De rechte levenskeuze en levens praktijk.
Absalom, de zoon van David, wordt ons in de Heilige Schrift geteekend, jagende naar eer en grootheid. Hij liet zich wagenen en paarden bereiden en vijftig mannen, loopende voor zijn aangezicht.
Maar dat niet alleen. Des morgens was hij bij de poort van des konings paleis. Wanneer dan mannen tot den koning kwamen, om hun recht te zoeken, riep hij ze tot zich, deed onderzoek naar hun geschillen en stelde hen in 't gelijk. Maar tegelijk verzekerde hij hun, dat zij bij den koning wel geen gehoor zouden vinden en dat het zoo veel beter gesteld zou zijn, wanneer hij maar tot rechter werd aangesteld in het land.
Wanneer iemand vgoor hem boog, greep hij diens hand en kuste hem.
Zoo zocht hij het vertrouwen in zijn vader David te breken en de liefde des volks tot den koning te stelen. Hij wilde in de gunst des volks stijgen, om straks zelf den troon te kunnen veroveren. (2 Sam. XV : 1—6).

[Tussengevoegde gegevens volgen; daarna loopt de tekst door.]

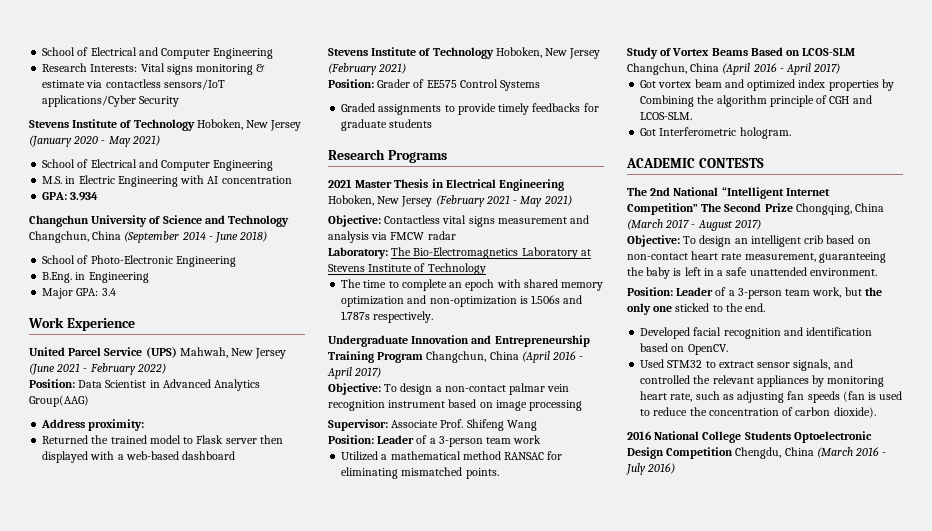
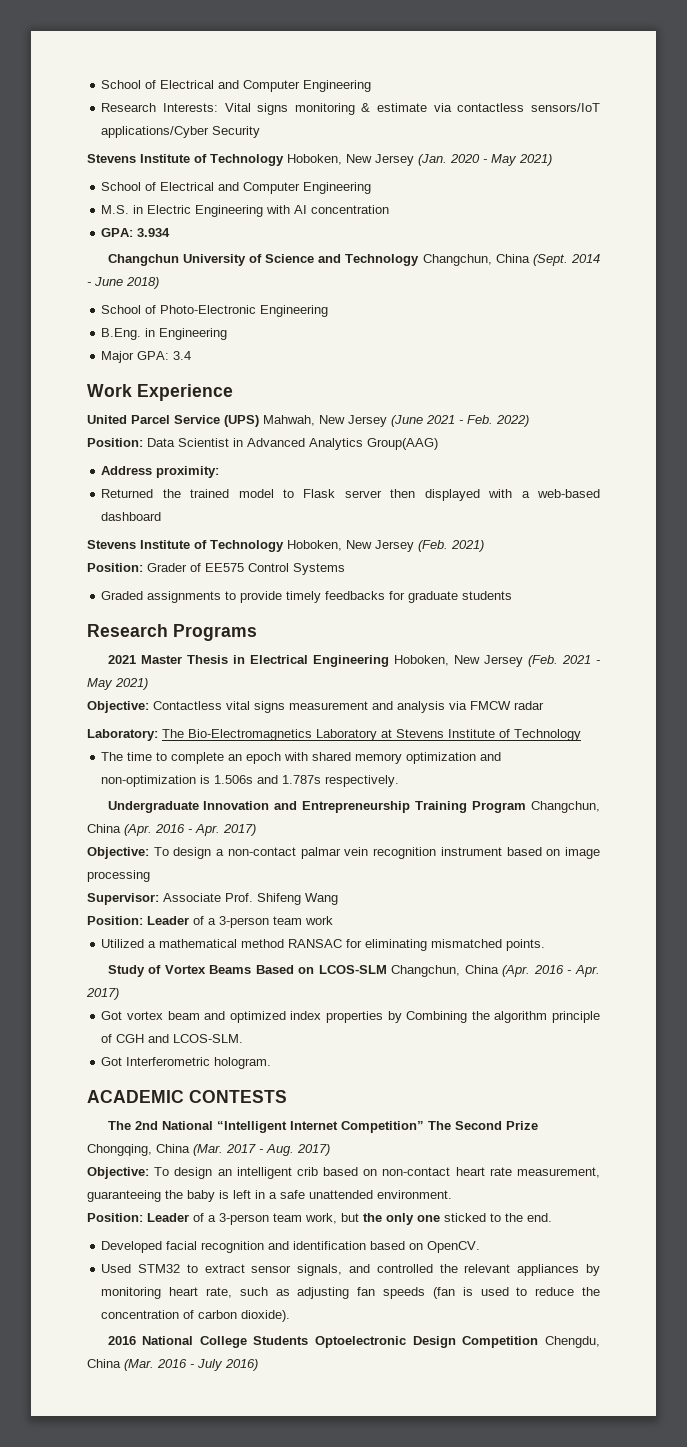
[29,135,72,147] (January -> [418,154,447,166] (Jan.
[124,231,180,243] (September -> [532,254,568,266] (Sept.
[89,363,136,375] February -> [467,415,493,424] Feb.
[328,63,377,75] (February -> [418,540,448,552] (Feb.
[435,195,485,207] (February -> [527,655,558,667] (Feb.
[521,351,584,363] [327,367,352,379] (April 2016 - April -> [124,824,220,836] (Apr. 2016 - Apr.
[722,63,812,75] (April 2016 - April -> [502,965,601,977] (Apr. 2016 - Apr.
[627,219,663,230] (March -> [193,1144,223,1156] (Mar.
[697,220,733,231] August -> [266,1144,294,1156] Aug.
[816,447,853,458] (March -> [124,1359,154,1371] (Mar.

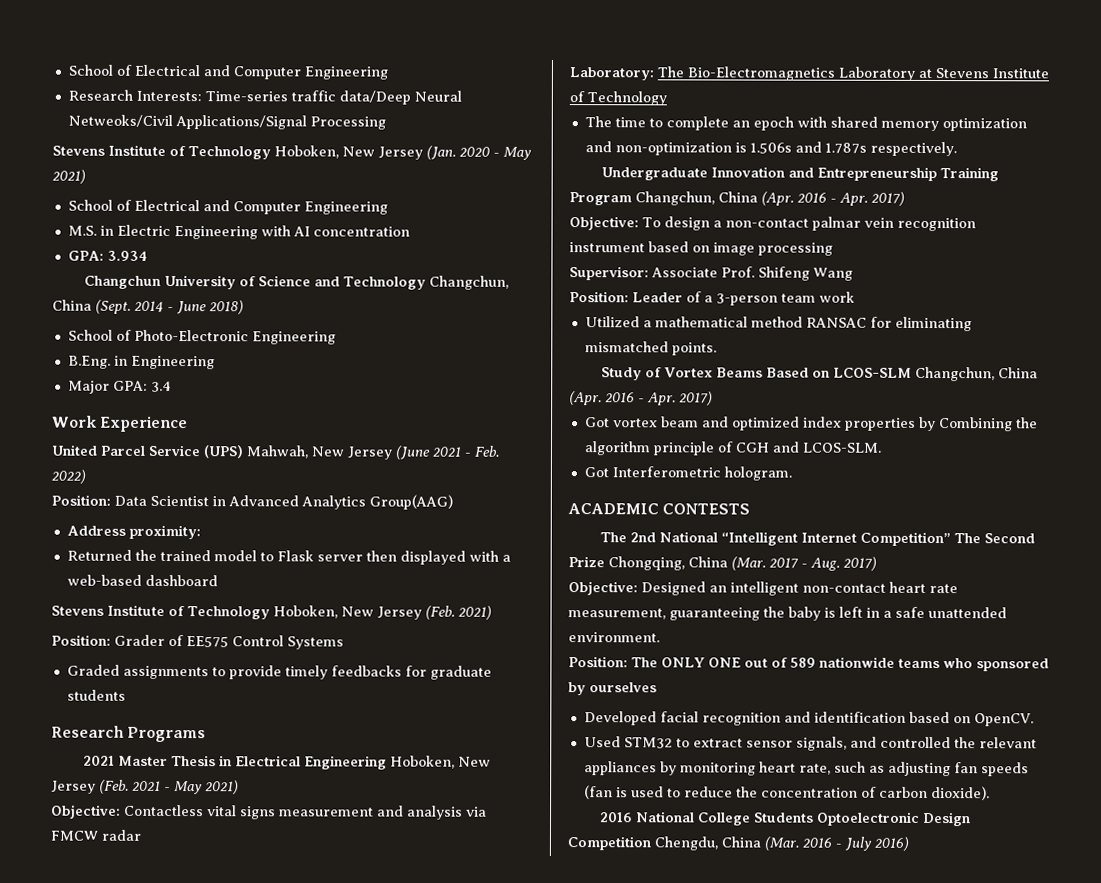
[224,103,600,115] [101,126,261,138] Vital signs monitoring & estimate via contactless sensors/IoT applications/Cyber Security -> [204,90,462,105] [67,114,386,130] Time-series traffic data/Deep Neural Netweoks/Civil Applications/Signal Processing
[154,1167,378,1179] To design an intelligent crib based on -> [641,581,799,596] Designed an intelligent
[147,1213,552,1225] Leader of a 3-person team work, but the only one sticked to the end. -> [631,656,1049,672] [568,682,657,696] The ONLY ONE out of 589 nationwide teams who sponsored by ourselves

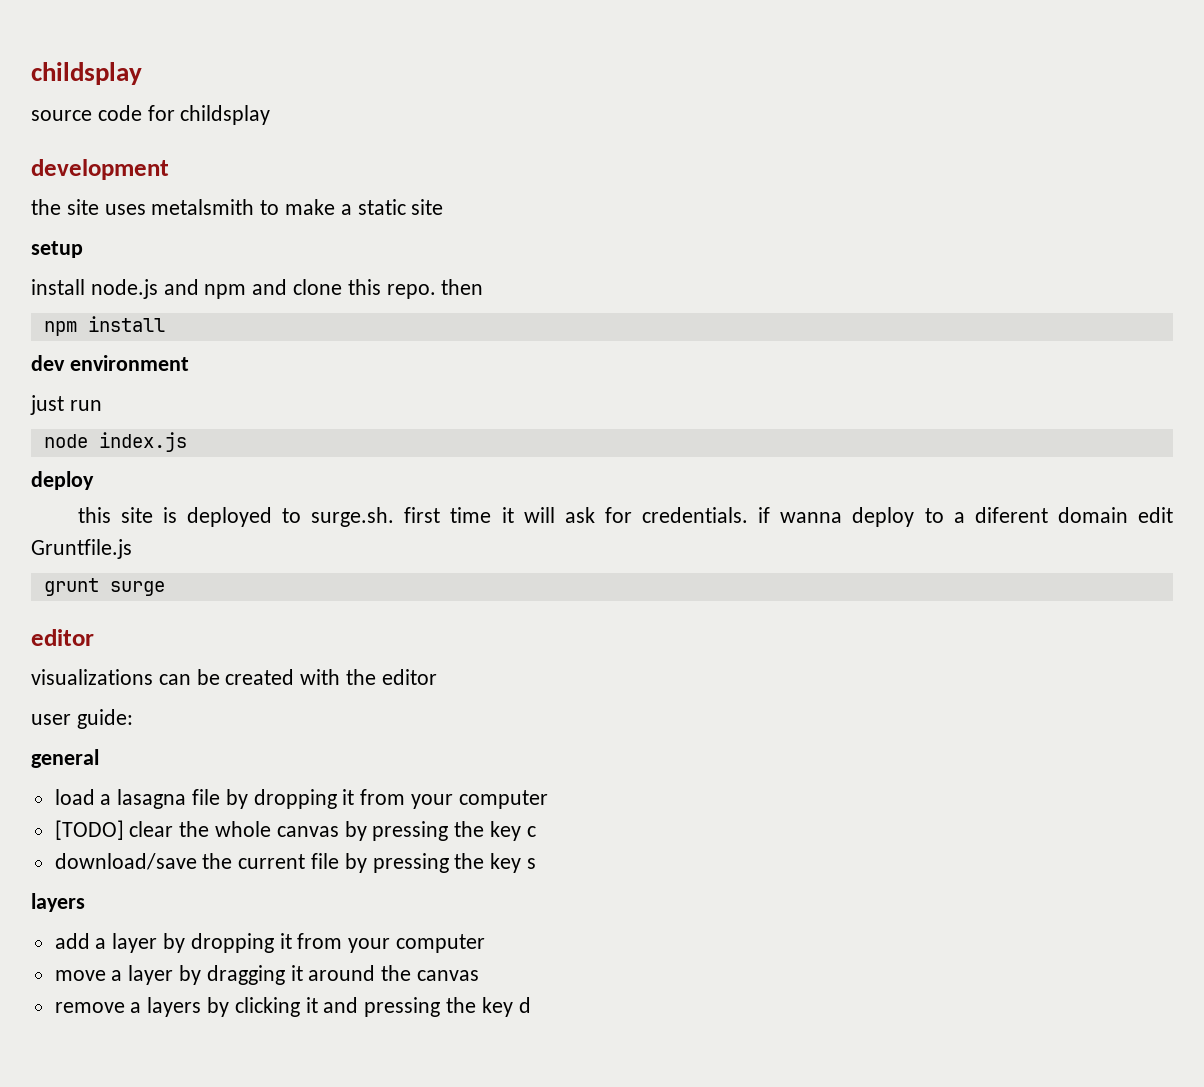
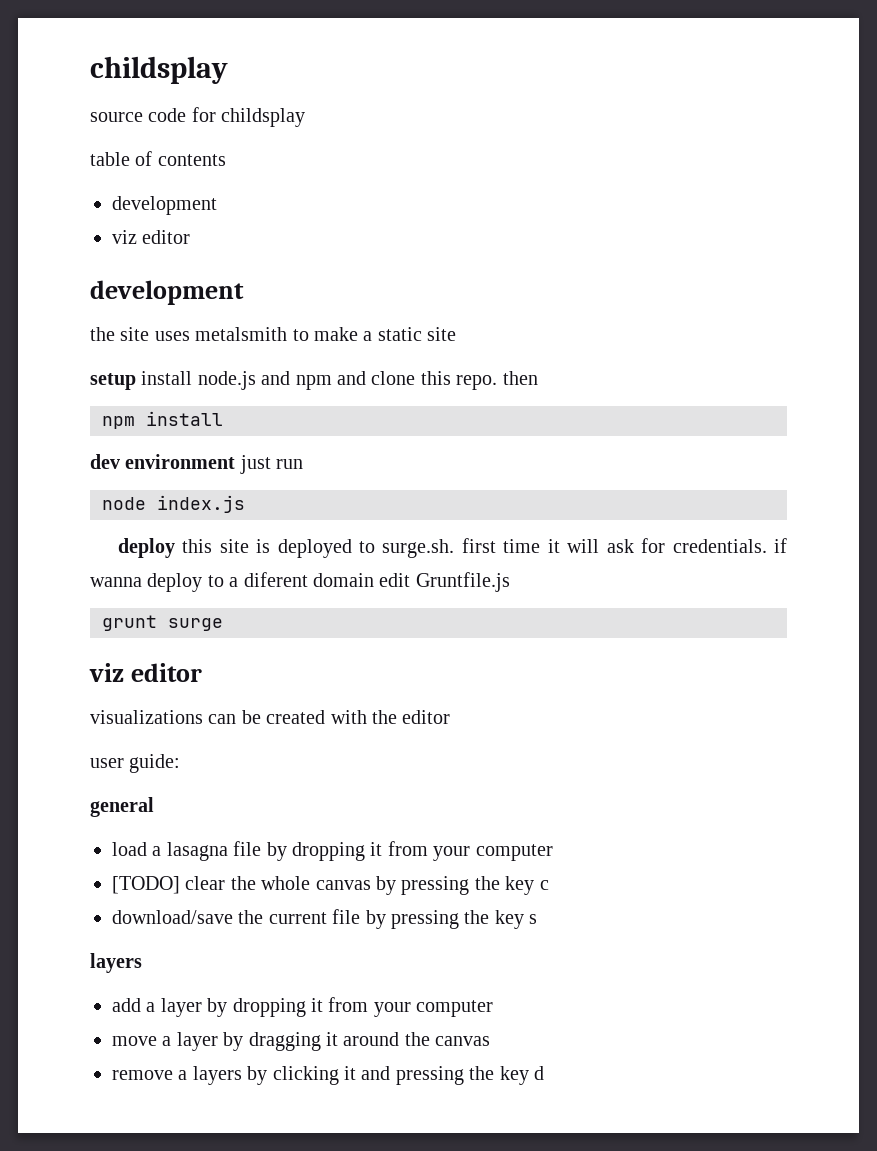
(271, 115) none -> [90,151,226,166] [112,196,217,215] [112,230,191,244] // table of contents // development // viz editor
(83, 249) // -> (136, 381) none
(189, 363) // -> (236, 461) none
(94, 480) // -> (175, 548) none
(165, 588) none -> [89,663,124,682] viz

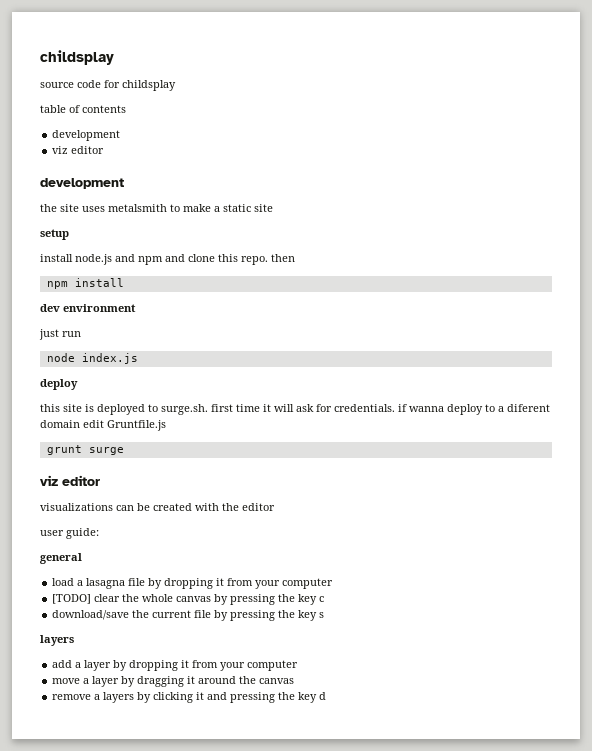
(136, 381) none -> (69, 234) //
(236, 461) none -> (136, 308) //
(175, 548) none -> (78, 384) //

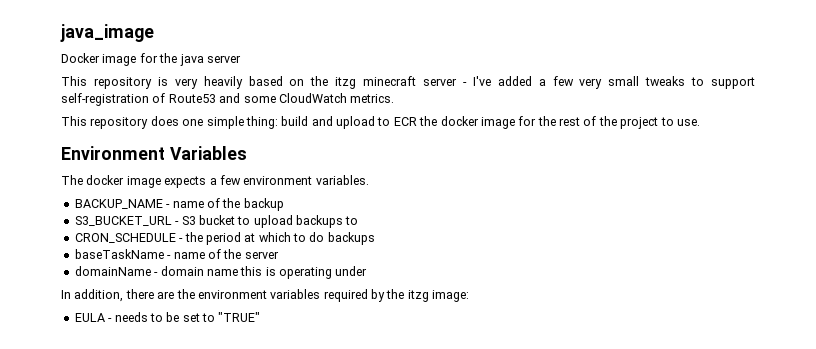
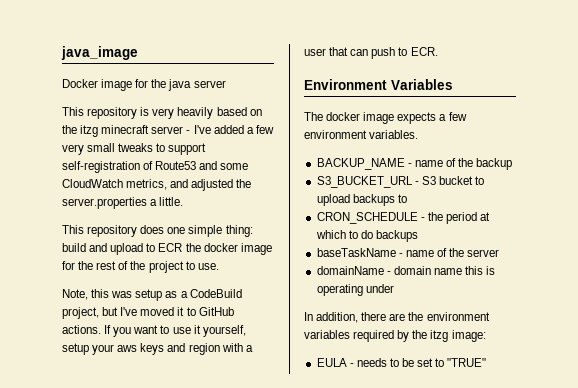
[350,94,395,103] metrics. -> [126,179,252,191] [62,197,184,209] metrics, and adjusted the server.properties a little.
(700, 122) none -> [62,289,242,301] [62,307,234,319] [62,325,246,337] [62,343,253,355] [304,47,438,59] // Note, this was setup as a CodeBuild project, but I've moved it to GitHub actions. If you want to use it yourself, setup your aws keys and region with a user that can push to ECR.

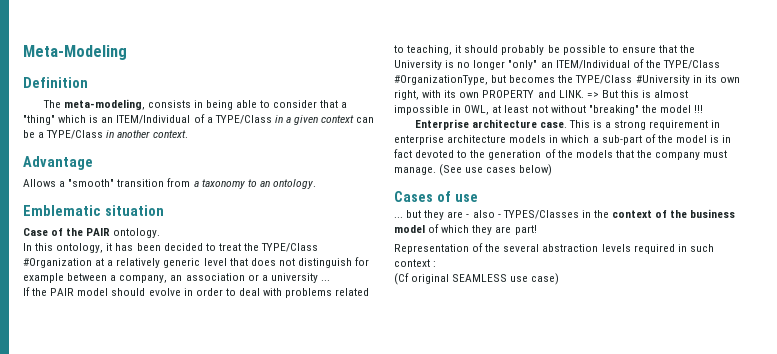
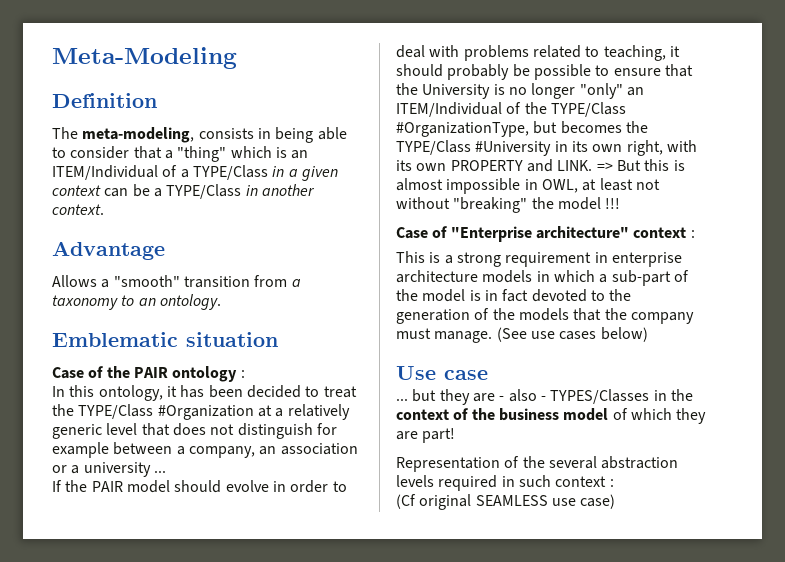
[113,228,161,238] ontology. -> [172,366,245,382] ontology :
[414,119,567,130] Enterprise architecture case. -> [396,226,695,242] Case of "Enterprise architecture" context : //
[394,191,478,202] Cases of use -> [396,366,488,380] Use case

Van nature hebben wij allen een Absaloms hart, want hoogmoed, die den mensch deed vallen in het Paradijs, woont in ons aller zielsbestaan, tenzij Gods Geest en genade die brak en breekt.
Daardoor treedt die Absalomsgeest dikwijls ook te voorschijn in de Kerk des Heeren. Niet alleen de geveinsden, maar ook Gods kinderen in en buiten 't ambt, staan telkens bloot aan de verleiding om Absalomswerk te verrichten ten koste van de majesteit van Koning Jezus
Ik wil u en mij voor oogen stellen, wat Gods Woord als levenskeuze en levenspraktijk eischt van Zijn ware dienstknechten, hetzij ze een ambt in Gods Kerk bekleeden of als gewone leden in de Gemeente des Heeren verkeeren.
Dat woord vindt ge in Joh. III : 30 : „Hij moet wassen, maar ik minder worden."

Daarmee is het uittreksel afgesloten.